# Black hole masses of tidal disruption event host galaxies

**Authors:** Thomas Wevers, Sjoert van Velzen, Peter G. Jonker, Nicholas C. Stone,, Tiara Hung, Francesca Onori, Suvi Gezari, Nadejda Blagorodnova

arXiv: 1706.08965 · 2017-08-09

## TL;DR

This study measures black hole masses in 12 TDE host galaxies, revealing a dominance of low-mass black holes and confirming theoretical models about TDE luminosity and evolution, with implications for TDE rates.

## Contribution

First homogeneous measurement of black hole masses in a complete TDE host galaxy sample using velocity dispersion, confirming theoretical predictions about TDE luminosity and evolution.

## Key findings

- Black hole masses range from 3×10^5 to 2×10^7 solar masses.
- TDEs around lower mass black holes evolve faster.
- Optical/UV emission originates near the stream self-intersection radius.

EXTRACTED ENTRIES:

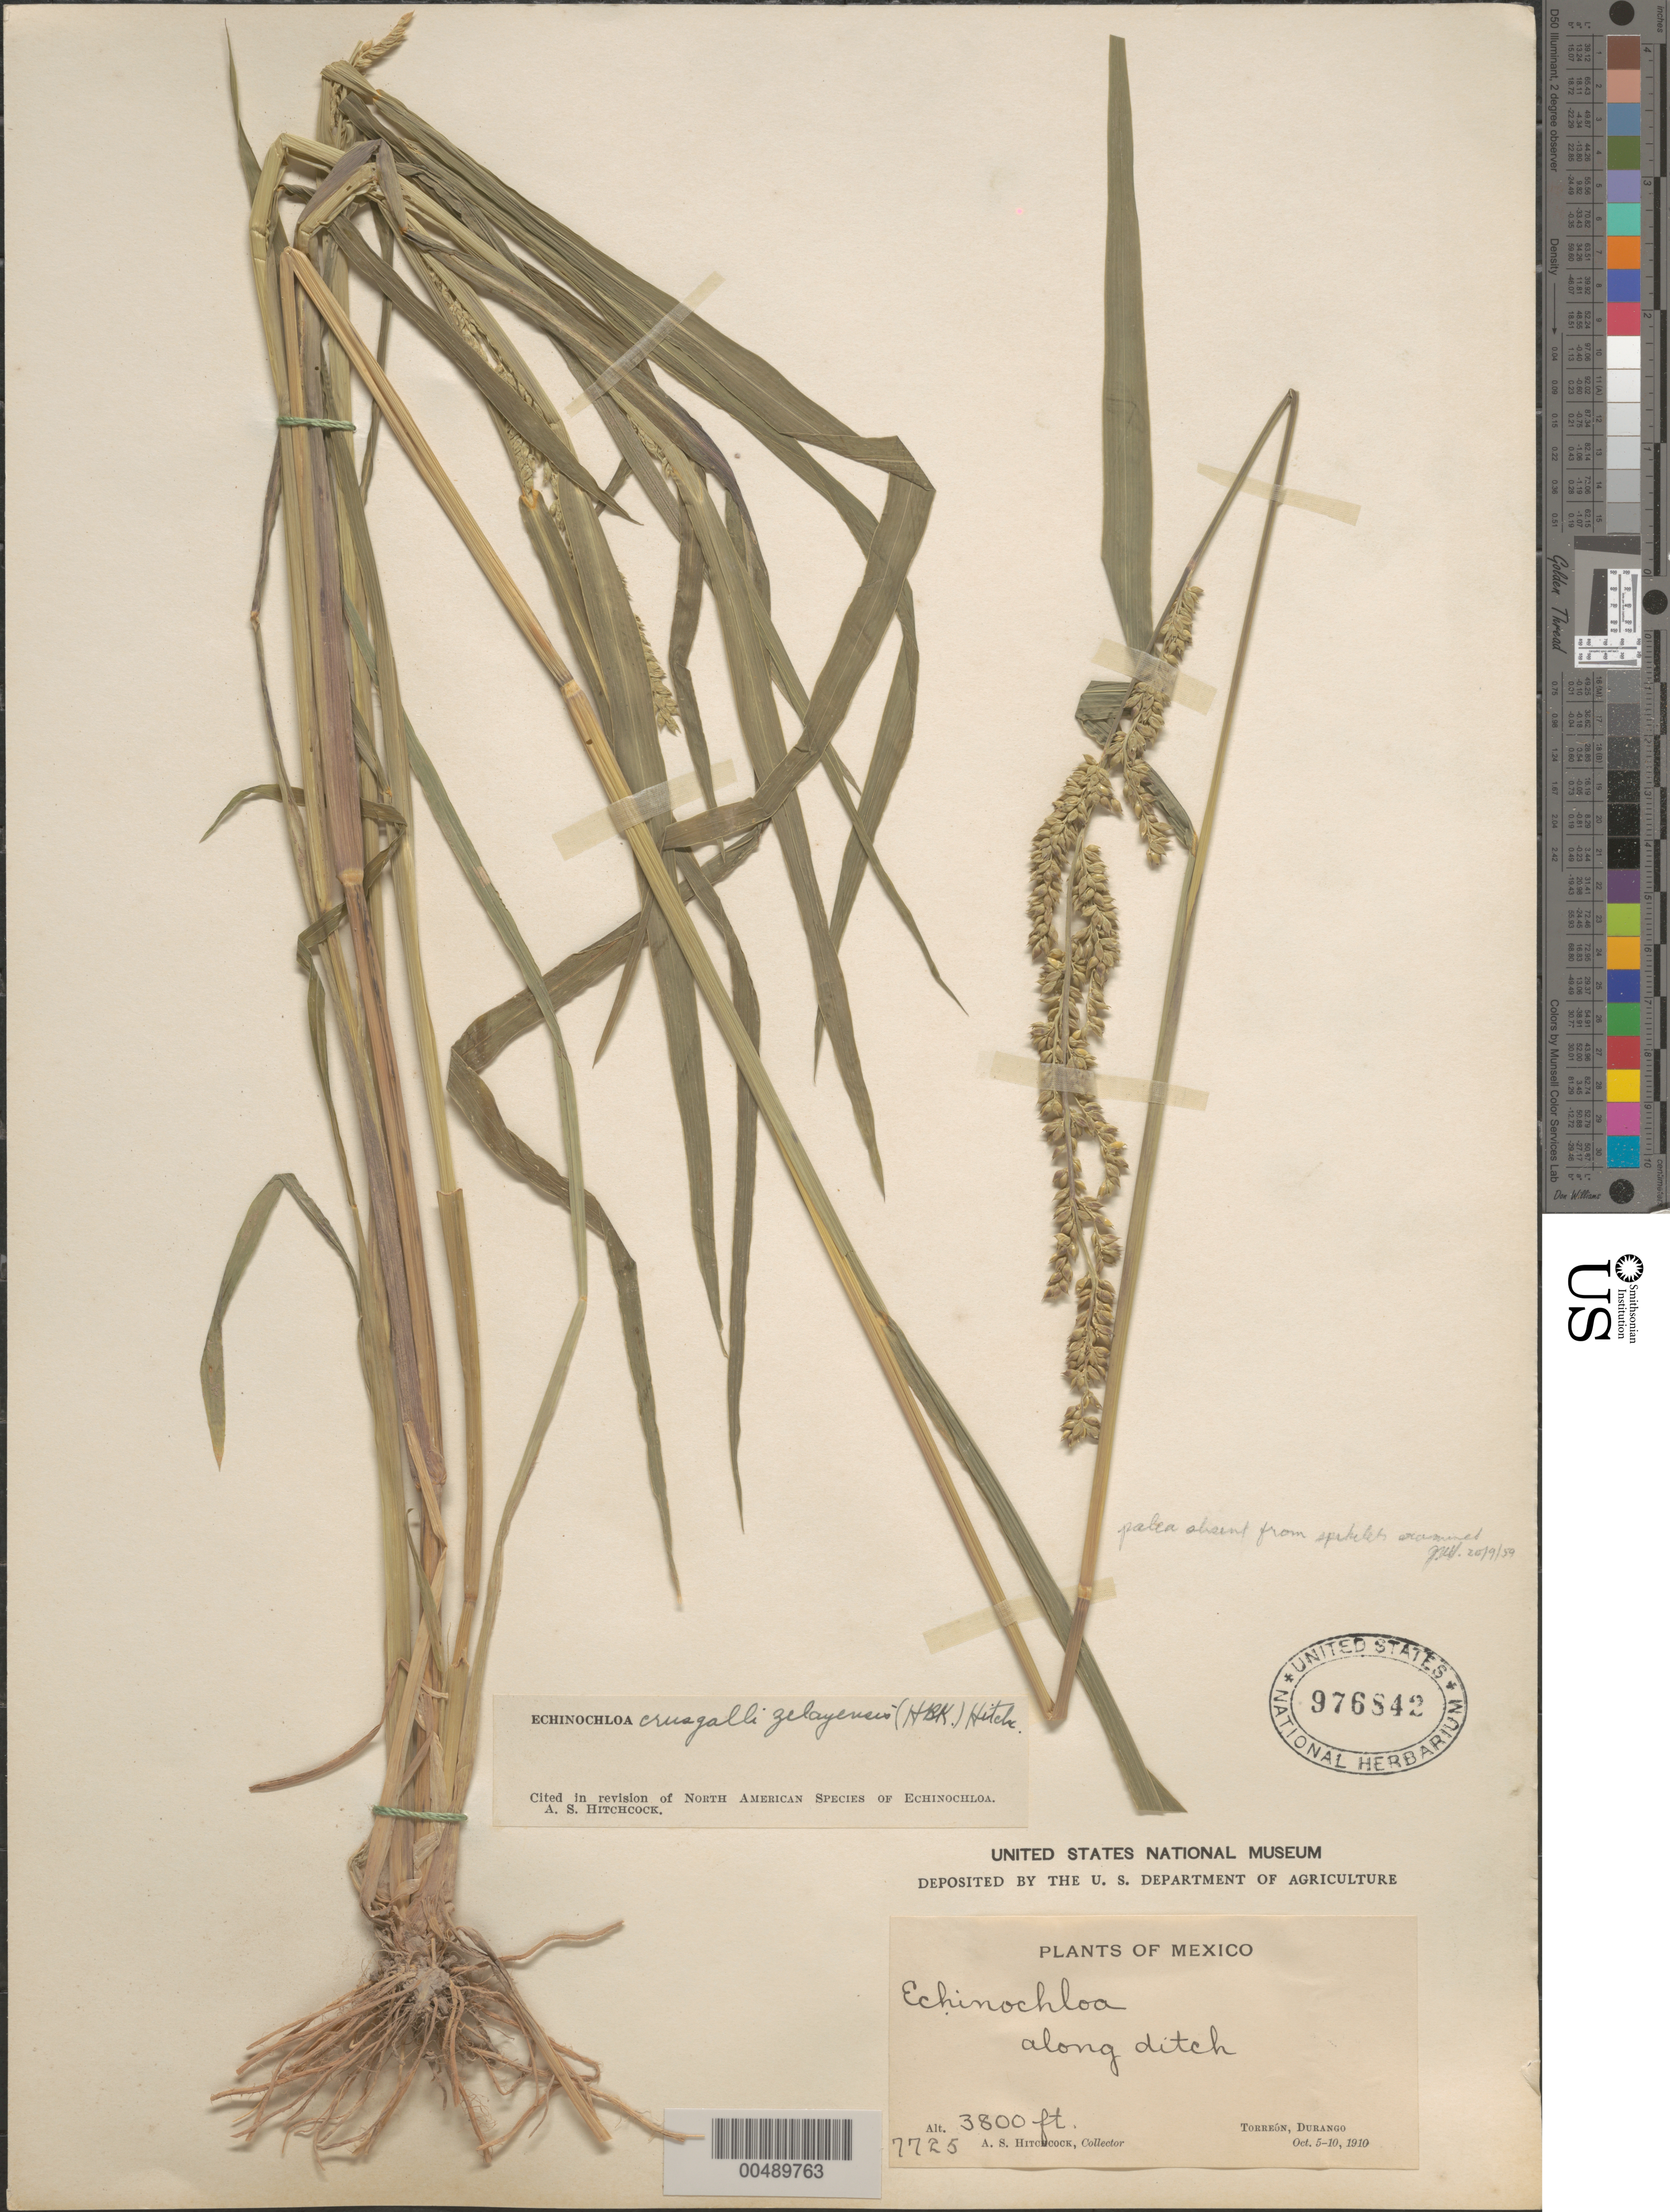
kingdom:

==

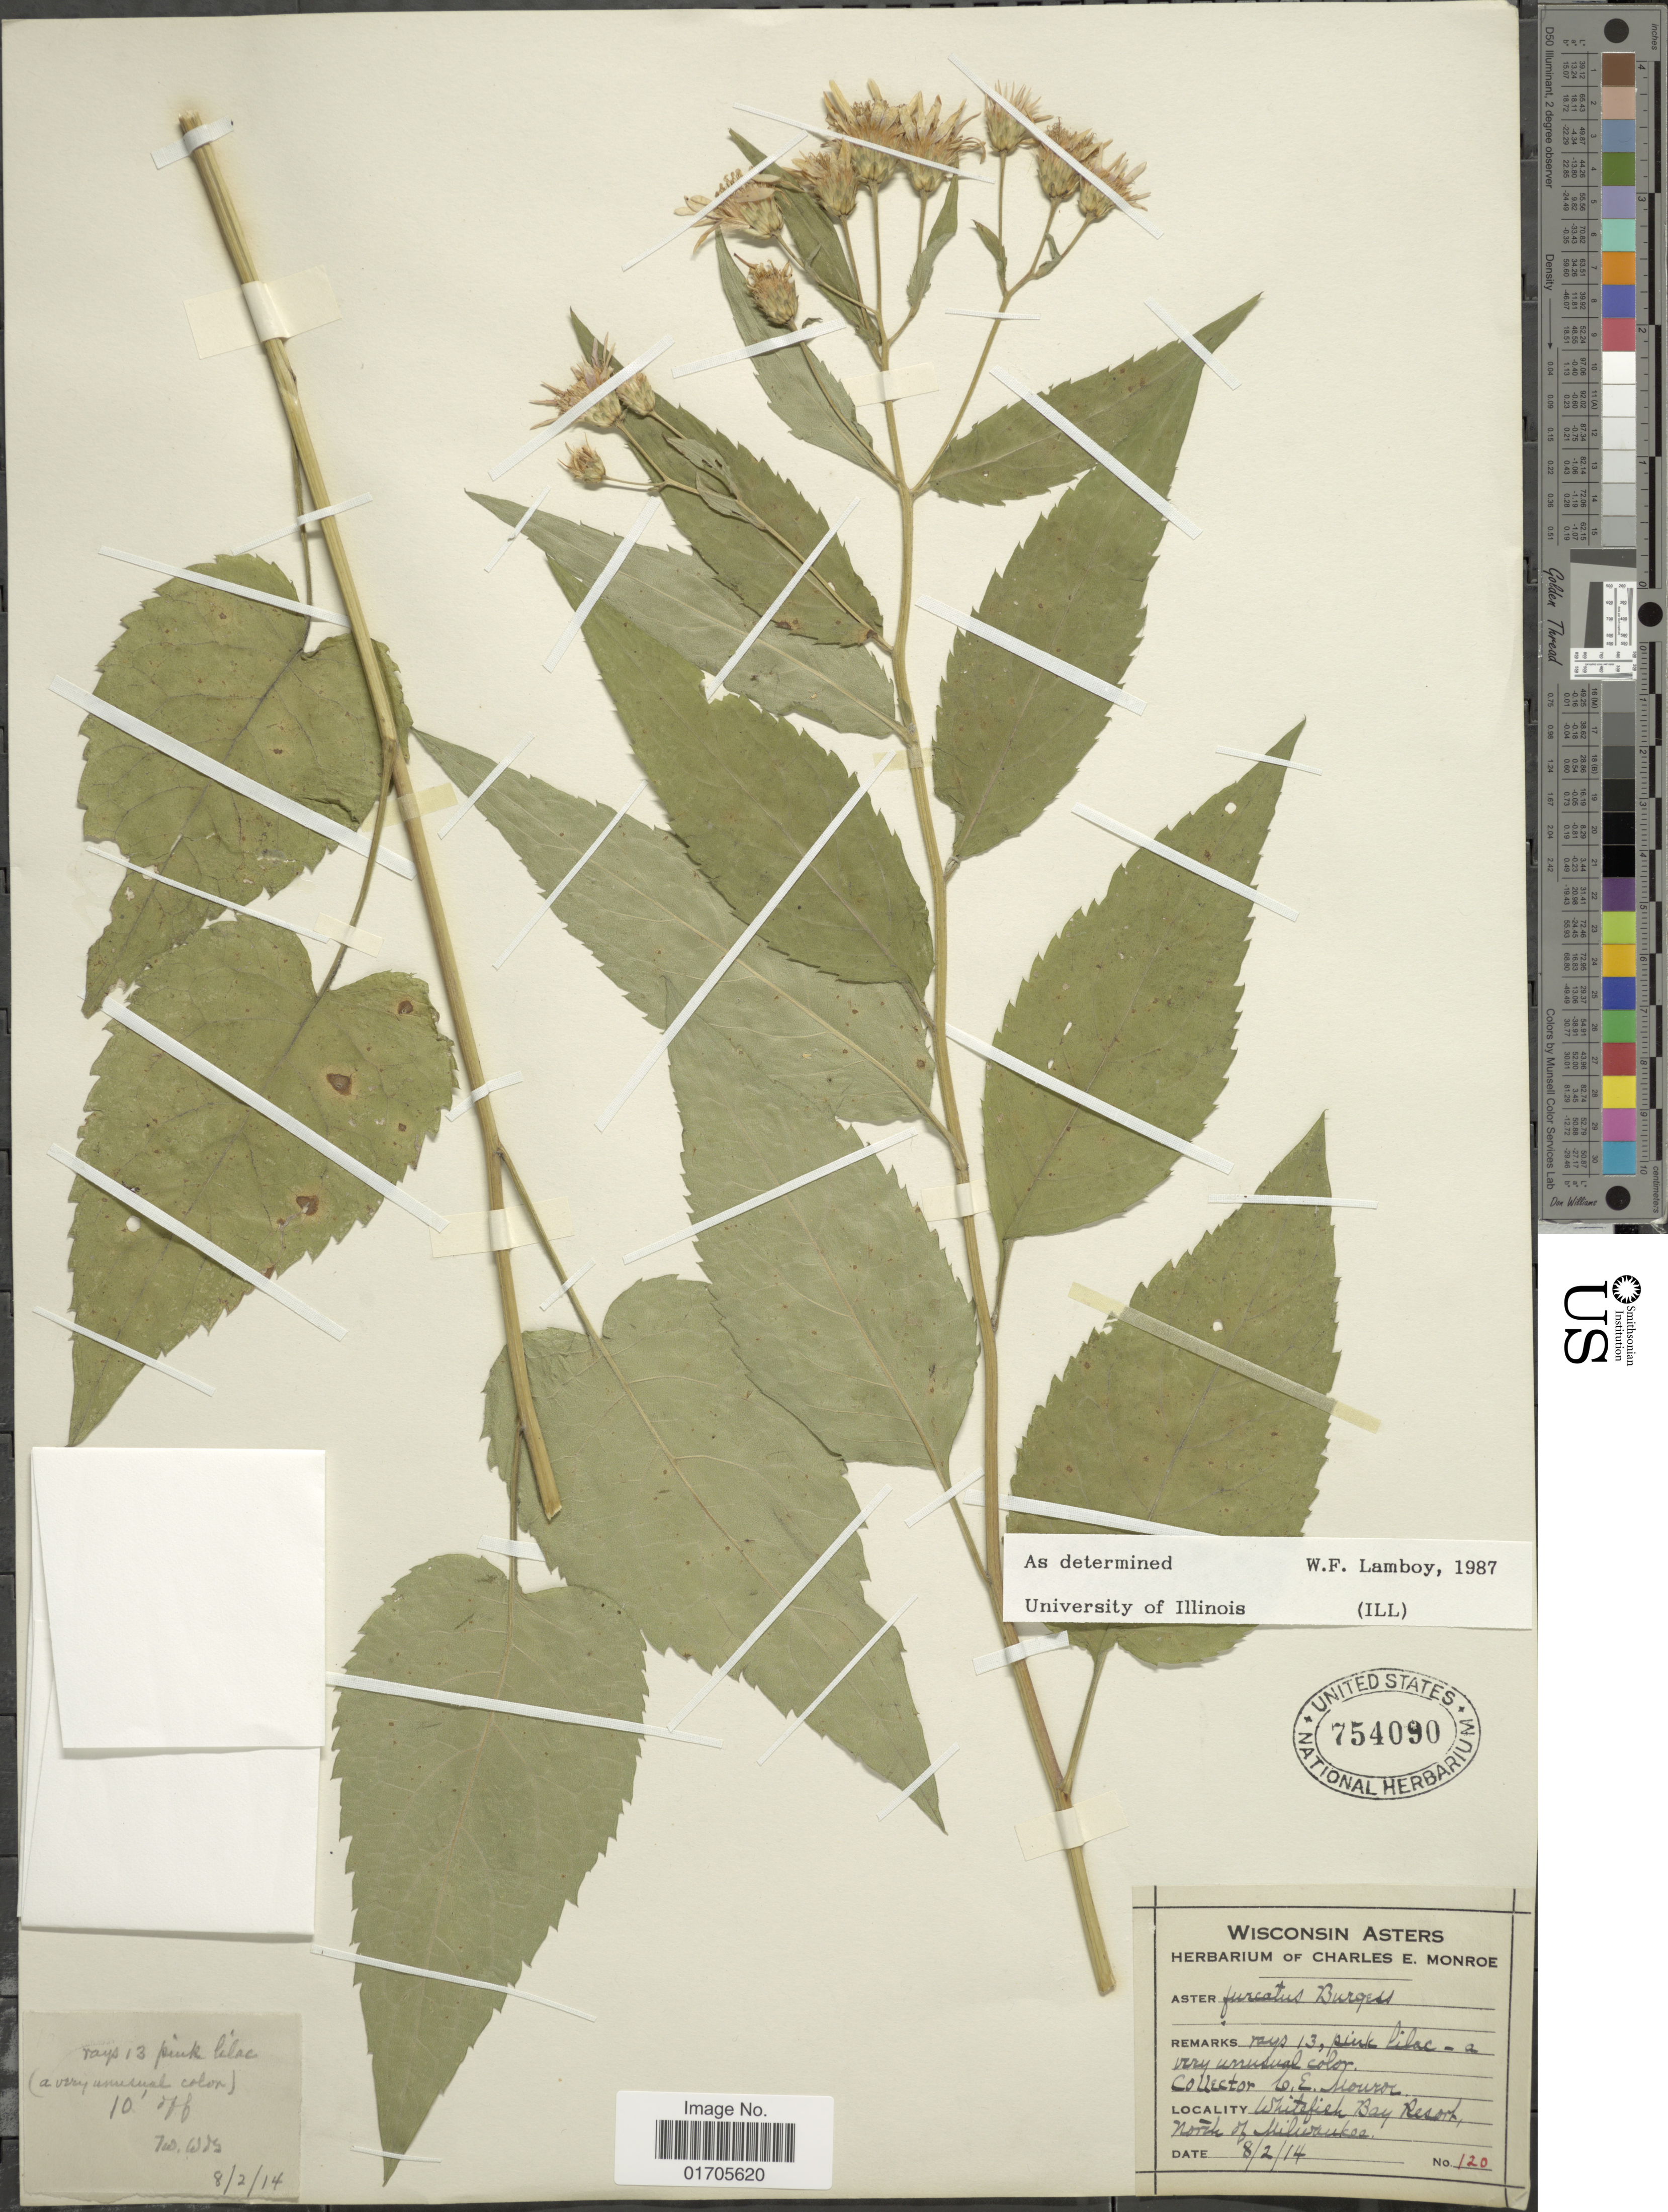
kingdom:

WHAT YOU HAVE TO DO:
Answer these questions from the summary on black hole masses of tidal disruption event host galaxies:
(a) In how many TDE host galaxies were black hole masses measured?
(b) What measurement technique was used to determine the black hole masses?
(c) Near what radius does the optical/UV emission originate?
The data can be set aside; it plays no part in what is asked here.

WORKED SOLUTION:
(a) 12
(b) Velocity dispersion
(c) The stream self-intersection radius